(Extracted data entries)
*****
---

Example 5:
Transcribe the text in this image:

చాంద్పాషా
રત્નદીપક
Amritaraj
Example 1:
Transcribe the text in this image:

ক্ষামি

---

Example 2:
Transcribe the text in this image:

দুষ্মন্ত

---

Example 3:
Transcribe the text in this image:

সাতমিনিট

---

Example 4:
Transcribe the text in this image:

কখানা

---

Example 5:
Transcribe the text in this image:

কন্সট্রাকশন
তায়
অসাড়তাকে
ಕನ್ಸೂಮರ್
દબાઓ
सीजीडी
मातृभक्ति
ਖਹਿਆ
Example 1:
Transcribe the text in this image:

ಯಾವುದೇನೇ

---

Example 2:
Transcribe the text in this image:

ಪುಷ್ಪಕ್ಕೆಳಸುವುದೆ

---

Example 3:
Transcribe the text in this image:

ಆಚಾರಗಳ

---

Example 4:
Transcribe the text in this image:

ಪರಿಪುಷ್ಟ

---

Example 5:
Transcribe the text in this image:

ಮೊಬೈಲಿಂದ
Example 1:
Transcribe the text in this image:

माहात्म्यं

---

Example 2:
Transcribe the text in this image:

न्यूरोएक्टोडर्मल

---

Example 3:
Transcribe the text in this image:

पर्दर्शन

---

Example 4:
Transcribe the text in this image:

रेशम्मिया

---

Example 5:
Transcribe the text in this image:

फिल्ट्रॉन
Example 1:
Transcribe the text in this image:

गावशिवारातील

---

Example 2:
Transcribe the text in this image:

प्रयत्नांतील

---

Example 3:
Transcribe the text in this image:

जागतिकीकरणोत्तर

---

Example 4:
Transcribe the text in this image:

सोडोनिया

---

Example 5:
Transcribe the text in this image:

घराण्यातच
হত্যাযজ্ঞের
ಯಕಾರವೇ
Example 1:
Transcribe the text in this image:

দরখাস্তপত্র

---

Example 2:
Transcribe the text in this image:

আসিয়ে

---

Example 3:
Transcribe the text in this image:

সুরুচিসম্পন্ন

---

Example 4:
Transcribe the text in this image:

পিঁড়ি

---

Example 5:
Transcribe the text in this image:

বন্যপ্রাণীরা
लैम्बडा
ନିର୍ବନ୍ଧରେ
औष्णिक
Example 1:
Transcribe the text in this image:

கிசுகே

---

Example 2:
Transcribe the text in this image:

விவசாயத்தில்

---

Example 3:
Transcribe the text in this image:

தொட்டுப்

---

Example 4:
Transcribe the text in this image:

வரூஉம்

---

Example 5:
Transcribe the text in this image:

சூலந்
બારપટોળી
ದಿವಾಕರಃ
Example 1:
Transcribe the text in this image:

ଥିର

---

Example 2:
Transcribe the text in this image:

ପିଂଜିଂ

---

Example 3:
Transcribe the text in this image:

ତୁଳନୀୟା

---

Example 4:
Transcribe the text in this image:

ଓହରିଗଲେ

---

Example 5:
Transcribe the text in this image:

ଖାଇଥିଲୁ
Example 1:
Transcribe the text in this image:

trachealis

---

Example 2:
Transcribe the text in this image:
*****
WHAT THE EXERCISE ASKS →
Reproduce every item above verbatim, one per line, in the order shown.

EXERCISE SOLUTION →
---

Example 5:
Transcribe the text in this image:

చాంద్పాషా
રત્નદીપક
Amritaraj
Example 1:
Transcribe the text in this image:

ক্ষামি

---

Example 2:
Transcribe the text in this image:

দুষ্মন্ত

---

Example 3:
Transcribe the text in this image:

সাতমিনিট

---

Example 4:
Transcribe the text in this image:

কখানা

---

Example 5:
Transcribe the text in this image:

কন্সট্রাকশন
তায়
অসাড়তাকে
ಕನ್ಸೂಮರ್
દબાઓ
सीजीडी
मातृभक्ति
ਖਹਿਆ
Example 1:
Transcribe the text in this image:

ಯಾವುದೇನೇ

---

Example 2:
Transcribe the text in this image:

ಪುಷ್ಪಕ್ಕೆಳಸುವುದೆ

---

Example 3:
Transcribe the text in this image:

ಆಚಾರಗಳ

---

Example 4:
Transcribe the text in this image:

ಪರಿಪುಷ್ಟ

---

Example 5:
Transcribe the text in this image:

ಮೊಬೈಲಿಂದ
Example 1:
Transcribe the text in this image:

माहात्म्यं

---

Example 2:
Transcribe the text in this image:

न्यूरोएक्टोडर्मल

---

Example 3:
Transcribe the text in this image:

पर्दर्शन

---

Example 4:
Transcribe the text in this image:

रेशम्मिया

---

Example 5:
Transcribe the text in this image:

फिल्ट्रॉन
Example 1:
Transcribe the text in this image:

गावशिवारातील

---

Example 2:
Transcribe the text in this image:

प्रयत्नांतील

---

Example 3:
Transcribe the text in this image:

जागतिकीकरणोत्तर

---

Example 4:
Transcribe the text in this image:

सोडोनिया

---

Example 5:
Transcribe the text in this image:

घराण्यातच
হত্যাযজ্ঞের
ಯಕಾರವೇ
Example 1:
Transcribe the text in this image:

দরখাস্তপত্র

---

Example 2:
Transcribe the text in this image:

আসিয়ে

---

Example 3:
Transcribe the text in this image:

সুরুচিসম্পন্ন

---

Example 4:
Transcribe the text in this image:

পিঁড়ি

---

Example 5:
Transcribe the text in this image:

বন্যপ্রাণীরা
लैम्बडा
ନିର୍ବନ୍ଧରେ
औष्णिक
Example 1:
Transcribe the text in this image:

கிசுகே

---

Example 2:
Transcribe the text in this image:

விவசாயத்தில்

---

Example 3:
Transcribe the text in this image:

தொட்டுப்

---

Example 4:
Transcribe the text in this image:

வரூஉம்

---

Example 5:
Transcribe the text in this image:

சூலந்
બારપટોળી
ದಿವಾಕರಃ
Example 1:
Transcribe the text in this image:

ଥିର

---

Example 2:
Transcribe the text in this image:

ପିଂଜିଂ

---

Example 3:
Transcribe the text in this image:

ତୁଳନୀୟା

---

Example 4:
Transcribe the text in this image:

ଓହରିଗଲେ

---

Example 5:
Transcribe the text in this image:

ଖାଇଥିଲୁ
Example 1:
Transcribe the text in this image:

trachealis

---

Example 2:
Transcribe the text in this image:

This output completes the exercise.